_Problem_: Identify every line in the entries below that contains the string "MAPE", and copy each of those lines.

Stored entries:
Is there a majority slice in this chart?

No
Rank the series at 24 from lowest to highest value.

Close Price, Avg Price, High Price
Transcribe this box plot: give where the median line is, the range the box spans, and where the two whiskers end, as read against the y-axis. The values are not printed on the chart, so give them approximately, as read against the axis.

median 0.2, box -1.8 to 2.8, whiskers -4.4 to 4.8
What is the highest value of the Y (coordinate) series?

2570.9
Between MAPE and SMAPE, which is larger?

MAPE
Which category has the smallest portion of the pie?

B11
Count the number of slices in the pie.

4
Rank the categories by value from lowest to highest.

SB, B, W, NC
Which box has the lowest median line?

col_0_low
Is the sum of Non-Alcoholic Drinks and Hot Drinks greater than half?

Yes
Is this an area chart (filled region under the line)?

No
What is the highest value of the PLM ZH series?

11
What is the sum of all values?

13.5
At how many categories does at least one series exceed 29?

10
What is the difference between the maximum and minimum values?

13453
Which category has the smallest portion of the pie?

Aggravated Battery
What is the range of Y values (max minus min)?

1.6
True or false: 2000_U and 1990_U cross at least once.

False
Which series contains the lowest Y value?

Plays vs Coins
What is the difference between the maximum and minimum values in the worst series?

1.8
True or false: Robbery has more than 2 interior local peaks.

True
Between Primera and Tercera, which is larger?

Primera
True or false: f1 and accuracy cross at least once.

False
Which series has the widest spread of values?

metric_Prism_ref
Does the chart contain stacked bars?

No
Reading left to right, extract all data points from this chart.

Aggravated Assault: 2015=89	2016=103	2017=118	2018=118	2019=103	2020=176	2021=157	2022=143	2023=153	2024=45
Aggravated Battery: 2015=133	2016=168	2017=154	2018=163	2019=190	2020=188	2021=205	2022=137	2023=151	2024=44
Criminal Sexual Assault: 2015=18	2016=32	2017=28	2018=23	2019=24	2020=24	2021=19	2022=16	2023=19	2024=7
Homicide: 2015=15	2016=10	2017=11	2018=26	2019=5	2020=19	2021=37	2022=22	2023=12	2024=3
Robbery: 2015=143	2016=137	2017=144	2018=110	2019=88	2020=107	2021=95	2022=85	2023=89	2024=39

_Answer space_:
Between MAPE and SMAPE, which is larger?
MAPE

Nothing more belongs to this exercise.